“The erroneous understanding of anthropology coupled with the deeply problematic way in which the subject is rendered, as well as the speed at which it was digested by Western audiences, sets the tone for much of the way early photographs made in India functioned.” This sentence, taken from the description of the very first photograph that is discussed in detail in Nathaniel Gaskell and Diva Gujral‘s Photography in India, sets the stage not only for what the reader is going to encounter time and again in the book, it also explicitly spells out how photography from its earliest days was a medium filled with huge problems, most of which have not gone away 180 years later.
Photography’s dark side is curiously underexplored. Its being a willing handmaiden in humanity’s worst excesses, some of which cost millions of people their lives, is known to academics and some critics and artists. However, for the most part this aspect of photography’s history continues to be glossed over with silence, resulting in discussions of, for example, the Other often being led from perspectives of curious ignorance.
Seen this way, Gaskell and Gujral’s decision to write Photography in India and not Indian Photography makes sense in more ways than one. To begin with, photography in India cannot be understood without the work produced there by people not native to the country — first the colonizers, later visiting artists some of which have been delivering neocolonial fantasies (more of this later). Indian photographers, in other words, cannot escape working in an environment whose visual understanding in the West to a large extent has been shaped by foreigners.
At the same time, while the book focuses on photography made in and about India, its themes apply in some variation also to many other countries, in particular if they were at some stage also colonized by Western powers.

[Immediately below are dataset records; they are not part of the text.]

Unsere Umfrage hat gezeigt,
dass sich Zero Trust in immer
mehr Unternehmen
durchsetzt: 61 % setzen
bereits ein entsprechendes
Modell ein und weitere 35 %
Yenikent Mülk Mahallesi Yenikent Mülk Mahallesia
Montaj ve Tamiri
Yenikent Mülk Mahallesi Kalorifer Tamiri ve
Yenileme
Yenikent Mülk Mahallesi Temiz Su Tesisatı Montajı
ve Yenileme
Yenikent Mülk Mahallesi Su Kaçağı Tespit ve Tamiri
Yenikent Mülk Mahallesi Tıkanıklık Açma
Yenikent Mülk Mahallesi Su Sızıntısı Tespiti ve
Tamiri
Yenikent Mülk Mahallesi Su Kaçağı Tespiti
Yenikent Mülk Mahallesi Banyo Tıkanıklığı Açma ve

I’m not sure this is a situation that can be understood easily by most Westerners, a situation where your own history and culture have already been told in a very simplified, distorted, and demeaning manner by people who clearly didn’t (and often still don’t) know and/or care to do better (imagine signing up on some social network, and there’s already your profile with all kinds of demeaning and nasty stuff set up by other people, none of which you can change).

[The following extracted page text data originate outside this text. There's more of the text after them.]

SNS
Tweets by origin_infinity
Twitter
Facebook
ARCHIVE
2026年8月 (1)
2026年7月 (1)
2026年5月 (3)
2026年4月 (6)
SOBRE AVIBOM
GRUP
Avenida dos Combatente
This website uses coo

The photograph from whose description the sentence above was taken is not the first image in the book, but it’s the first one discussed in detail. It’s such a ghastly picture, though, that it might take the viewer a while to be able to read the text. Entitled Andamanese group with their keeper Mr Homfray (1865) and produced in the studio of John Edward Saché and W.F. Westfield (in then Calcutta), it shows Mr Homfray (fully dressed) and seven Andamanese people (naked), with the latter curiously arranged around the former. When I first saw it, it took my breath away (but not in a good way). It’s a very violent picture, and the violence is structural. It’s an image of oppression.
A different type of oppression, albeit one most Westerners will be more oblivious of, is given space a few chapters into the book as “The New Exotic.” Here, some of photography’s (supposed) greats are revealed as perpetuating what I usually think of as a neocolonial fantasy. In the authors’ words: “the photographs fix India in a designated past, a ‘there and then’, out of which its inhabitants cannot escape.” The photographer — whether Henri Cartier-Bresson, Marc Riboud, Don McCullin, or Steve McCurry — here becomes “a sort of time traveller who, in photographing India, appears to reach into the past in order to bring an ‘authentic’ India to light.”

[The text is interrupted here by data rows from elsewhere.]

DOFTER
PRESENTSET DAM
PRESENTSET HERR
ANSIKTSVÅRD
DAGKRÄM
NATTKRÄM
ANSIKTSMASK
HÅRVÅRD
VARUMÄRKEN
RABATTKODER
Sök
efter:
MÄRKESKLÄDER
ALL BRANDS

Obviously, Photography in India not only focuses on the visual abuse the country has suffered at the hands of colonial or neocolonial photographers. There is ample work included by non-Indian artists that has much to offer, and of course there are many Indian photographers featured whose names might not be very well known (yet). Dayanita Singh and Raghubir Singh both recently became known in the West. One can only hope that many of the other artists featured in the book will be lifted out of their obscurity in the West.
The reader/viewer will inevitably gravitate towards what s/he most strongly responds to. I found myself mesmerized by Annu Palakunnathu Matthew‘s An Indian from India, Ketaki Sheth, Sohrab Hura. Of course, there also are the photographs from Suresh Punjabi’s Studio Suhag, even though there I’m torn between my own delight coming across the photographs and my concern over their own becoming a bit too much of a spectacle for the possibly wrong reasons (as always, your mileage might vary).
All of this makes Photography in India a book that anyone seriously interested in photography might not want to walk past. It crucially pulls back the curtain that still conceals too much of the medium’s horrible past and its ongoing contemporary abuses, while opening a large variety of views of a complex country (that has more inhabitants than the US and Europe combined).
I’m hoping that the approach used for and in the book will be emulated should other authors decide to approach other countries whose reception and photographic treatment in the West has been equally problematic.